[PASSAGE TO READ — start]

Bounded MPMC queue

According to the classification it's MPMC, array-based, fails on overflow, does not require GC, w/o priorities, causal FIFO, blocking producers and consumers queue. The algorithm is pretty simple and fast. It's not lockfree in the official meaning, just implemented by means of atomic RMW operations w/o mutexes.

The cost of enqueue/dequeue is 1 CAS per operation. No amortization, just 1 CAS. No dynamic memory allocation/management during operation. Producers and consumers are separated from each other (as in the two-lock queue), i.e. do not touch the same data while queue is not empty.

On my dual-core laptop enqueue/dequeue takes 75 cycles on average in a synthetic multi-threaded benchmark.

Source code test suite are attached below (the file contains limited implementation of std::atomic, ready to run on Windows, MSVC, x86-32) .

template<typename T>

class mpmc_bounded_queue

{

public:

mpmc_bounded_queue(size_t buffer_size)

: buffer_(new cell_t [buffer_size])

, buffer_mask_(buffer_size - 1)

{

assert((buffer_size >= 2) &&

((buffer_size & (buffer_size - 1)) == 0));

for (size_t i = 0; i != buffer_size; i += 1)

buffer_[i].sequence_.store(i, std::memory_order_relaxed);

enqueue_pos_.store(0, std::memory_order_relaxed);

dequeue_pos_.store(0, std::memory_order_relaxed);

}

~mpmc_bounded_queue()

{

delete [] buffer_;

}

bool enqueue(T const& data)

{

cell_t* cell;

size_t pos = enqueue_pos_.load(std::memory_order_relaxed);

for (;;)

{

cell = &buffer_[pos & buffer_mask_];

size_t seq =

cell->sequence_.load(std::memory_order_acquire);

intptr_t dif = (intptr_t)seq - (intptr_t)pos;

if (dif == 0)

{

if (enqueue_pos_.compare_exchange_weak

(pos, pos + 1, std::memory_order_relaxed))

break;

}

else if (dif < 0)

[PASSAGE TO READ — finish]

> **WORK INSTRUCTIONS**
1. According to the MPMC queue description, how many CAS operations does each enqueue or dequeue cost?
2. Please update the MPMC queue description above, everything from "According to the" down to "synthetic multi-threaded benchmark.", with "laptop" changed to "desktop".

[SUPPLIED RECORDS — start]

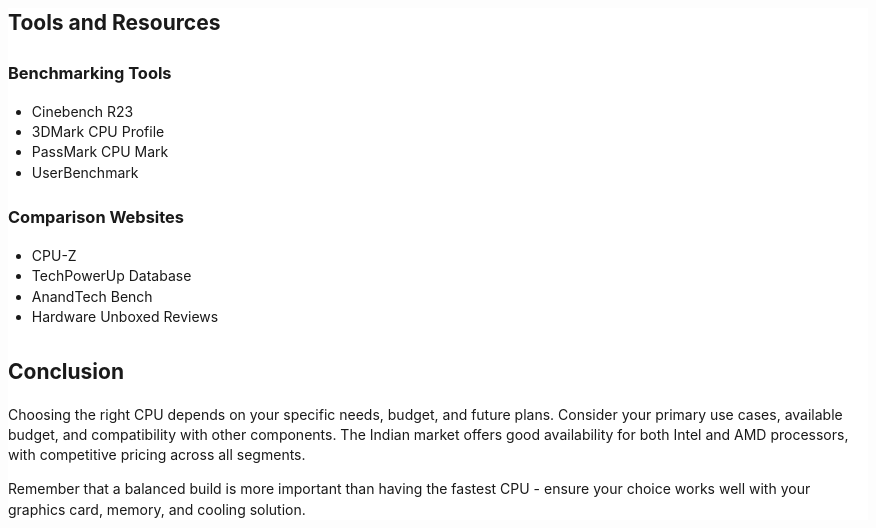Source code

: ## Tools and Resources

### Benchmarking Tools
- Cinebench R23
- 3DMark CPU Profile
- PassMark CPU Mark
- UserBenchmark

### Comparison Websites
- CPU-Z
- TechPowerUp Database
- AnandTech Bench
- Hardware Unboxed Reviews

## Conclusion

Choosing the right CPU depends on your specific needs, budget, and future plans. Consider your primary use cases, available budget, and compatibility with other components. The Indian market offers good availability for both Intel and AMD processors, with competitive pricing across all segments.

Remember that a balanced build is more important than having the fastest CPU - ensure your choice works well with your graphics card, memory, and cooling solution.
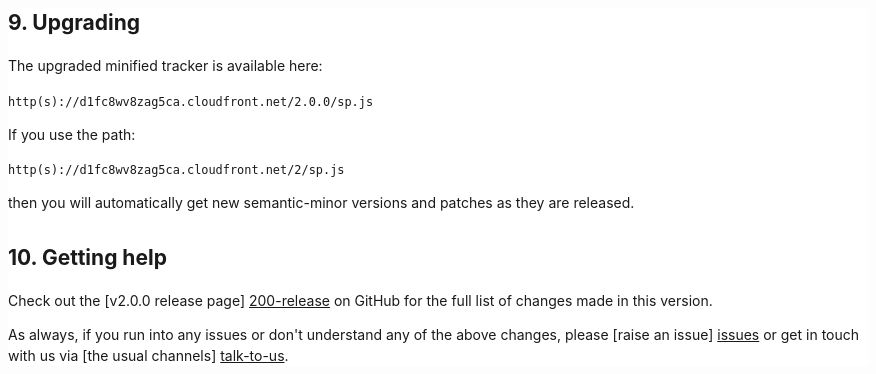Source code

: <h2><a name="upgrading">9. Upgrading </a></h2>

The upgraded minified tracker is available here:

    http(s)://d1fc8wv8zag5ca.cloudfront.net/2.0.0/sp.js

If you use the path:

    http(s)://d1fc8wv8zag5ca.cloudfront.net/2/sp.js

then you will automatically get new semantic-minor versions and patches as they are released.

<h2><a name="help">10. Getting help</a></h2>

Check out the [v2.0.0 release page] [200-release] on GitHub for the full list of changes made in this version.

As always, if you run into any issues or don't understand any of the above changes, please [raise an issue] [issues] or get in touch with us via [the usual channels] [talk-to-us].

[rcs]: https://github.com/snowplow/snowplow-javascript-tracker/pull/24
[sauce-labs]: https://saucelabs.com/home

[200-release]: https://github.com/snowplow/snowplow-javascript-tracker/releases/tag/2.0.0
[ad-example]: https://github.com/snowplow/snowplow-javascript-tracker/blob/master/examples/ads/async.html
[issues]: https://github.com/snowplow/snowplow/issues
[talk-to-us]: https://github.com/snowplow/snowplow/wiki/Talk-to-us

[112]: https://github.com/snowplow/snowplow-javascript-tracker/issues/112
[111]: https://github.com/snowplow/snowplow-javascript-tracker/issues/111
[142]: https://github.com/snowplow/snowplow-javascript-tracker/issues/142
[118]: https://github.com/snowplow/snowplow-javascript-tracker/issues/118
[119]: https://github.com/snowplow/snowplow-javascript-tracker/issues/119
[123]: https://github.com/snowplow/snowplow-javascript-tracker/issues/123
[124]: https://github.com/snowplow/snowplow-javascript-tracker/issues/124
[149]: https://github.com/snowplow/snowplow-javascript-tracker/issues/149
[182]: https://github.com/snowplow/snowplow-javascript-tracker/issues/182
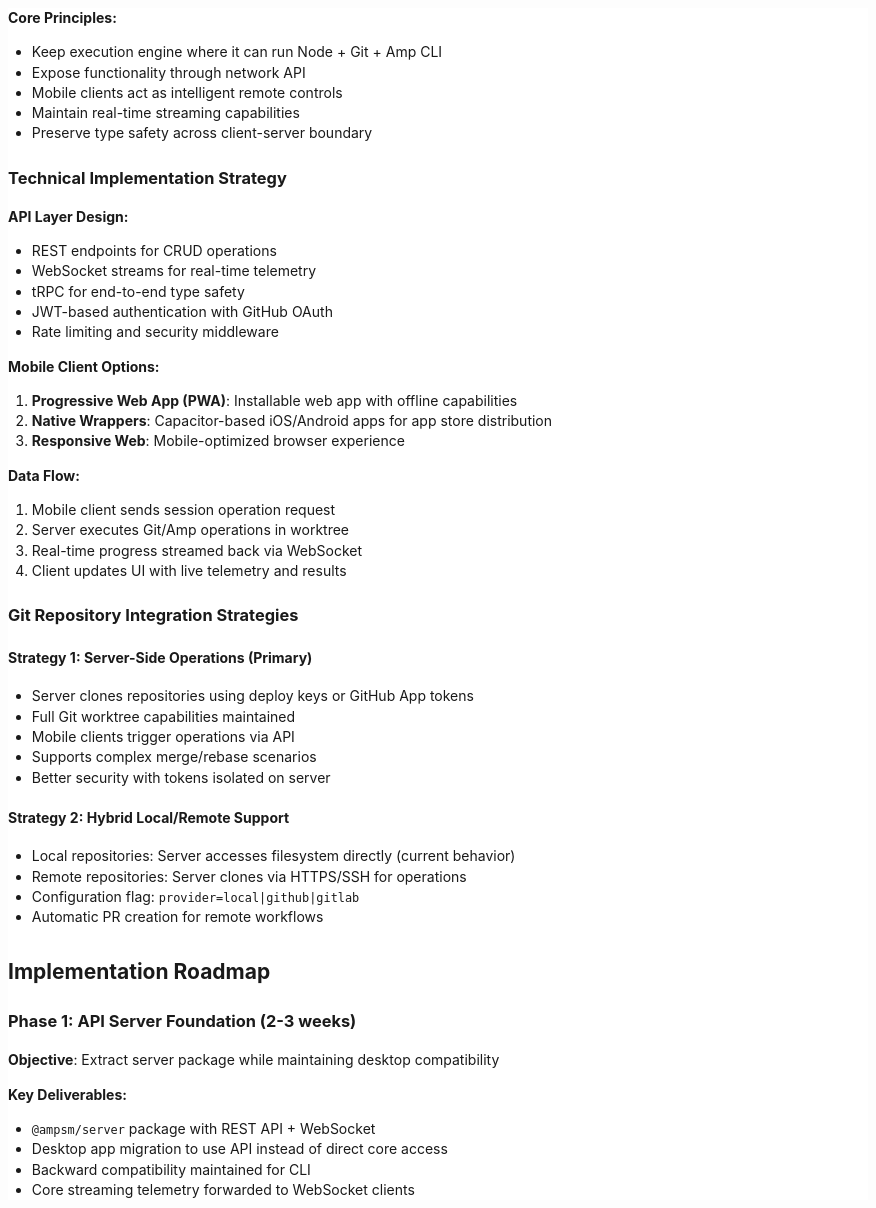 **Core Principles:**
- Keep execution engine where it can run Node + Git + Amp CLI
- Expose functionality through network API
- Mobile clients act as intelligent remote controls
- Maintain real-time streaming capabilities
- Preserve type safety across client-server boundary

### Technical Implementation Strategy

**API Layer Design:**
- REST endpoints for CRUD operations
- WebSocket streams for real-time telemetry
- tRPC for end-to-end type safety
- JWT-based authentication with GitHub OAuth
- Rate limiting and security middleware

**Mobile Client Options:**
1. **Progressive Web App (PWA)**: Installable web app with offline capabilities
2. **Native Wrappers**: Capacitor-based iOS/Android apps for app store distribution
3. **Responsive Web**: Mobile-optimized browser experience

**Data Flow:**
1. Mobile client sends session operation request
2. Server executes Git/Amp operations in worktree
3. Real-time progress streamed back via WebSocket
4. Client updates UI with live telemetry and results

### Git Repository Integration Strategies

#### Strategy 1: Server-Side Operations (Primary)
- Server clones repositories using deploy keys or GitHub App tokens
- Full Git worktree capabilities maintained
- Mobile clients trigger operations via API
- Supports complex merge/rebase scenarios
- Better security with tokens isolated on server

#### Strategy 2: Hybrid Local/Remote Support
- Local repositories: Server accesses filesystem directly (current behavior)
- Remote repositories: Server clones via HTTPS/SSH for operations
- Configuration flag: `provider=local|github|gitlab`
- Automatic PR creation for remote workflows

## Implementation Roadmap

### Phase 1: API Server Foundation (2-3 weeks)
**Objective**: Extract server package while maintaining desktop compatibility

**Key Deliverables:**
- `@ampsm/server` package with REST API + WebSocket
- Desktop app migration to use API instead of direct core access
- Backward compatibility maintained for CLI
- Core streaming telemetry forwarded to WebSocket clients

[SUPPLIED RECORDS — finish]
[SUPPLIED RECORDS — start]

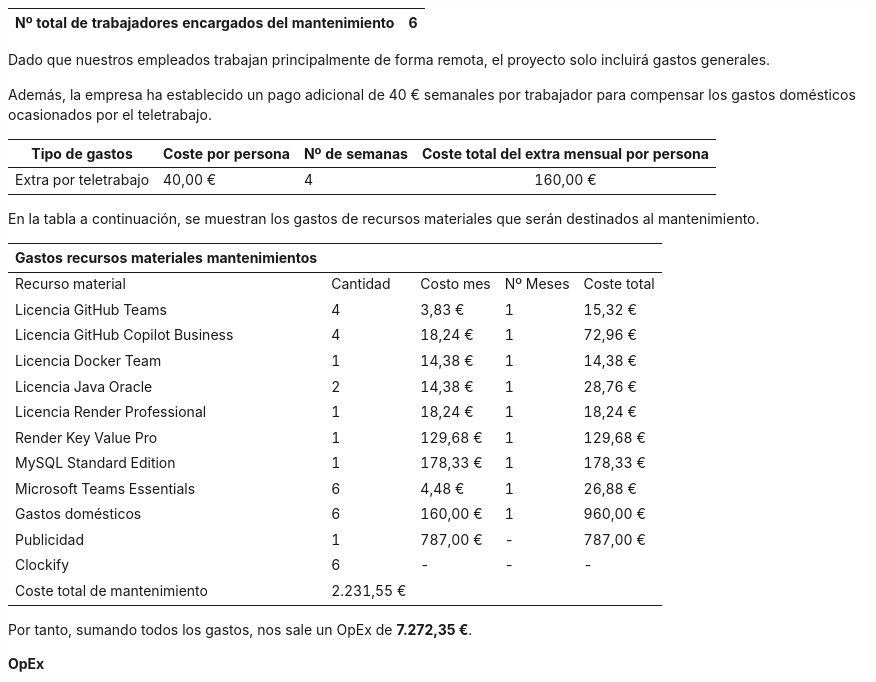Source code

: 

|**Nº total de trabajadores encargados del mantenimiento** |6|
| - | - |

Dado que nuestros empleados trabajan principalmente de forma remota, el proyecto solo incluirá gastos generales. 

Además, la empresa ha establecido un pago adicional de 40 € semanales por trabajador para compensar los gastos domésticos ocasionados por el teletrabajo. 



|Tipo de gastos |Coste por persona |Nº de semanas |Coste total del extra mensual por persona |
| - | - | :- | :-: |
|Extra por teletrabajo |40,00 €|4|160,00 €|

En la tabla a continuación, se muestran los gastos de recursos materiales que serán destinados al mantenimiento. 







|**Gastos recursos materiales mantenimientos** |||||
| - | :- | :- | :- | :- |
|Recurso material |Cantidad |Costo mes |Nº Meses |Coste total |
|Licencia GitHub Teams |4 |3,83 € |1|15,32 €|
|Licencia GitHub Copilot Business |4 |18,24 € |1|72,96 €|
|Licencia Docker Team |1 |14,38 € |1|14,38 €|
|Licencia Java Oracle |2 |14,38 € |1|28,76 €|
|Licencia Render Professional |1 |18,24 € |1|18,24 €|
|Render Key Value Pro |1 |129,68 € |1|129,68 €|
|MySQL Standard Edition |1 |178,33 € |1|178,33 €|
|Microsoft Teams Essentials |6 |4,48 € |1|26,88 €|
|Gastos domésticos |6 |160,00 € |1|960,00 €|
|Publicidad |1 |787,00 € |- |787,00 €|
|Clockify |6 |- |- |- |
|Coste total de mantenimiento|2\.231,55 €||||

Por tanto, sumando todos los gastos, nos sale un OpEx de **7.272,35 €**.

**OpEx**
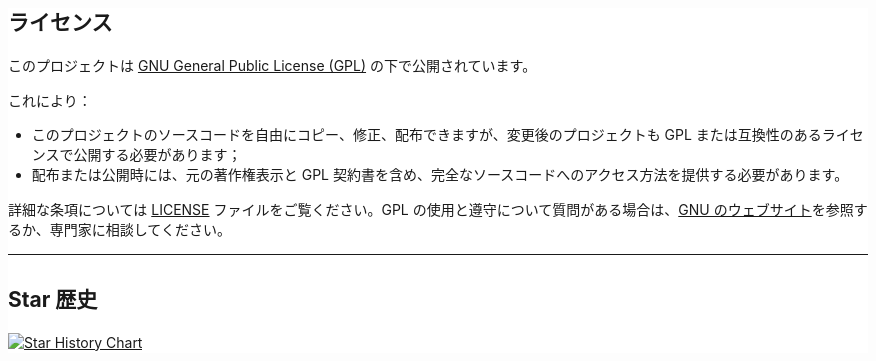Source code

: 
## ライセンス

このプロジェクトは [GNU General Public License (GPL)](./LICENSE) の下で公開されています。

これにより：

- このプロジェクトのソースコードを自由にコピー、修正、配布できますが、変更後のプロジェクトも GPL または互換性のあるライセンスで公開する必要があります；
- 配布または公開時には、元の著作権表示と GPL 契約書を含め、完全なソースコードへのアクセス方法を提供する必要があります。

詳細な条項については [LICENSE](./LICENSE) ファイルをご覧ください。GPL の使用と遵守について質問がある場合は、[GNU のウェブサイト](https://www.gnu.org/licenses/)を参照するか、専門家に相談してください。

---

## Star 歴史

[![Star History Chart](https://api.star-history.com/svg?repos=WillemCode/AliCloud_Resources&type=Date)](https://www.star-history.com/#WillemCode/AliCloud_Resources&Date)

[SUPPLIED RECORDS — finish]

> **SOLUTION SET**
1. One CAS per operation, with no amortization.

2.
According to the classification it's MPMC, array-based, fails on overflow, does not require GC, w/o priorities, causal FIFO, blocking producers and consumers queue. The algorithm is pretty simple and fast. It's not lockfree in the official meaning, just implemented by means of atomic RMW operations w/o mutexes.

The cost of enqueue/dequeue is 1 CAS per operation. No amortization, just 1 CAS. No dynamic memory allocation/management during operation. Producers and consumers are separated from each other (as in the two-lock queue), i.e. do not touch the same data while queue is not empty.

On my dual-core desktop enqueue/dequeue takes 75 cycles on average in a synthetic multi-threaded benchmark.